Tariff – A tax on imports or exports, typically between two countries. It is a form of regulation of foreign trade and a policy that taxes foreign products to encourage or safeguard the domestic industry.
In recent years, governments have used tariffs as a form of protectionism. In 2018, the United States government began imposing tariffs on steel, aluminum, and lumber from a number of countries. Based on 2020 import levels, these tariffs currently impact over $410 billion of imports and exports. As of August 2021, the US is in talks with the EU to come to an agreement related to the 25% steel tariffs and 10% aluminum tariffs, with an agreement expected by November 2021. The US and China, on the other hand, do not appear to be close to resolving the trade issues that lead to the tariffs, and the Biden administration has not and has no plans to reduce or eliminate the tariffs on China’s goods at this point.
- aware of these tariffs
- the challenges they could bring
- have strategies in place to address these challenges
Impact of Tariffs on Construction Businesses
- Increases in material costs.
As tariffs are an additional tax on the imported materials, the cost of these materials will increase, leading to increased job costs for your construction business. If they cannot be passed to the customer, they will go directly to the bottom line.
- Volatility in pricing.
As the government is in control of the tariff policies, at any time there may be changes to the rate or it may be removed completely. Being unable to accurately predict this pricing, may have a negative impact on contracts and budgets, which were completed under different scenarios.
- Delays in receipt of materials and project completion.
Tariffs often lead to delays in receipt of materials as processing times at ports of entry typically become longer. Large projects, which had their scheduling completed prior to the tariffs, may face difficulties in reaching completion.
- Changes in supply chain or lack of materials.
Tariffs may lead to your vendor’s prices increasing to where you cannot afford them. You may need to shop around for the best price. This could lead to difficulties working with a new vendor, decreased reliability in receiving materials, or having to settle for the increased costs. Tariffs may also affect the number or type of choices for material specifications for a project, as there may only be a few types of materials in the desired price range.
5 Strategies to Mitigate Tariff Challenges
- Escalation Clauses
An escalation clause is a provision in a contract calling for adjustments in fees, wages, or other payments to account for fluctuations in the costs of raw materials or labor. As it relates to tariffs, an escalation clause may be included in a contract to shift the burden of increased material costs from the contractor to the customer.
- Supply Bonds
Supply bonds are used to provide a guarantee that a supplier will deliver the promised materials on time. Securing supply bonds upfront, will mitigate the risk of materials not being delivered if a large tariff is imposed on the vendor in between the time of the signing of the contract and the time of delivery.
- Subcontractor Default Insurance
Subcontractor Default Insurance may be used to recoup costs incurred from a default in performance by a subcontractor.
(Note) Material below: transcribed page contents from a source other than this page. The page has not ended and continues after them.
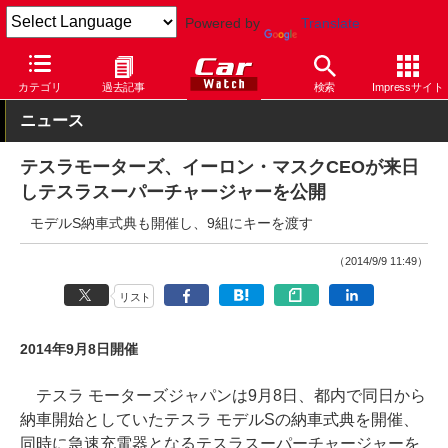
Powered by
Translate
Car Watch
技術
その他
カテゴリ
過去記事
検索
Impressサイト
ニュース
テスラモーターズ、イーロン・マスクCEOが来日
しテスラスーパーチャージャーを公開
モデルS納車式典も開催し、9組にキーを渡す
（2014/9/9 11:49）
リスト
2014年9月8日開催
テスラ モーターズジャパンは9月8日、都内で同日から
納車開始としていたテスラ モデルSの納車式典を開催、
同時に急速充電器となるテスラスーパーチャージャーを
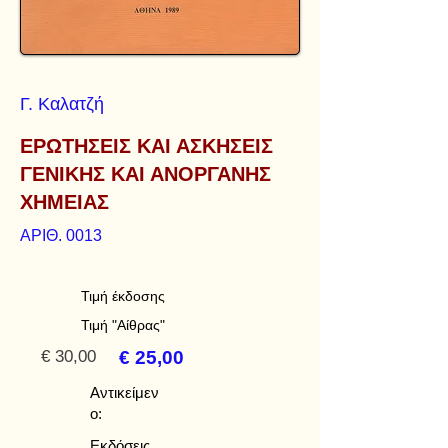
Γ. Καλατζή
ΕΡΩΤΗΣΕΙΣ ΚΑΙ ΑΣΚΗΣΕΙΣ
ΓΕΝΙΚΗΣ ΚΑΙ ΑΝΟΡΓΑΝΗΣ
ΧΗΜΕΙΑΣ
ΑΡΙΘ. 0013
Τιμή έκδοσης
Τιμή "Αίθρας"
€ 30,00
€ 25,00
Αντικείμεν
ο:
Εκδόσεις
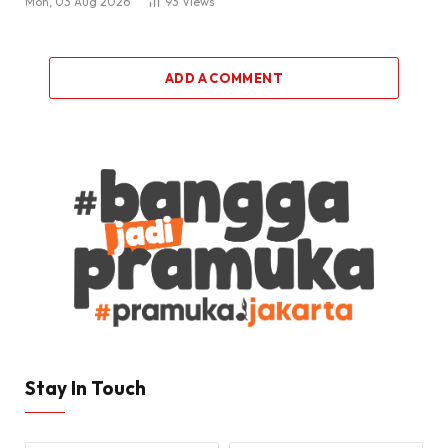
Mon, 03 Aug 2026
93
Views
ADD A COMMENT
Stay In Touch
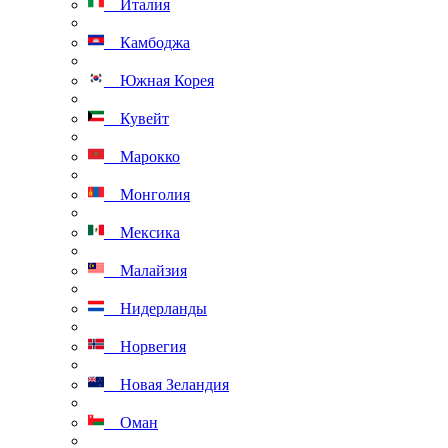
Италия
Камбоджа
Южная Корея
Кувейт
Марокко
Монголия
Мексика
Малайзия
Нидерланды
Норвегия
Новая Зеландия
Оман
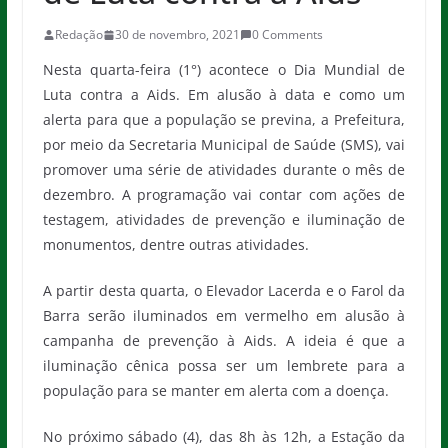
Redação
30 de novembro, 2021
0 Comments
Nesta quarta-feira (1°) acontece o Dia Mundial de
Luta contra a Aids. Em alusão à data e como um
alerta para que a população se previna, a Prefeitura,
por meio da Secretaria Municipal de Saúde (SMS), vai
promover uma série de atividades durante o mês de
dezembro. A programação vai contar com ações de
testagem, atividades de prevenção e iluminação de
monumentos, dentre outras atividades.
A partir desta quarta, o Elevador Lacerda e o Farol da
Barra serão iluminados em vermelho em alusão à
campanha de prevenção à Aids. A ideia é que a
iluminação cênica possa ser um lembrete para a
população para se manter em alerta com a doença.
No próximo sábado (4), das 8h às 12h, a Estação da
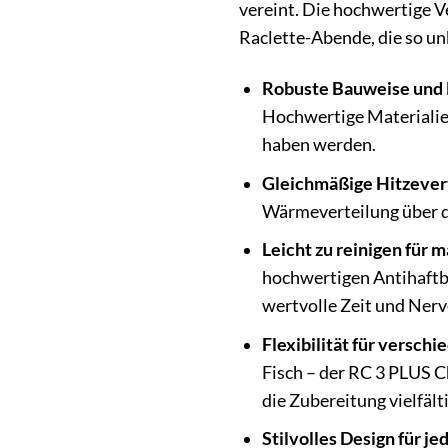
vereint. Die hochwertige V
Raclette-Abende, die so un
Robuste Bauweise und l
Hochwertige Materialien
haben werden.
Gleichmäßige Hitzevert
Wärmeverteilung über di
Leicht zu reinigen für
hochwertigen Antihaftbe
wertvolle Zeit und Nerv
Flexibilität für versch
Fisch – der RC 3 PLUS Ch
die Zubereitung vielfälti
Stilvolles Design für j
If tariffs affect a subcontractor to a point where they are unable to fulfill their performance requirements, this will help to protect the contractor.
- Tariff Exclusions
To help lessen the impact for certain companies who were greatly affected by the recent tariffs, in 2020 the US Trade Representative offered an exclusion on tariffs on certain goods imported from China. Companies could request the exclusion, however, they must show the tariffs are causing their business economic harm, as well as show the product is only available in China. These exclusions typically last for a 12-month period. The exclusions currently in effect are set to expire on September 30, 2021, however, the US Trade Representative is under pressure from many stakeholders to open the process up again for new applicants.
- Stay Up-to-Date
Keep track of current and future proposed tariffs. This will help your construction business improve planning and allow you to get in front of the challenges discussed above.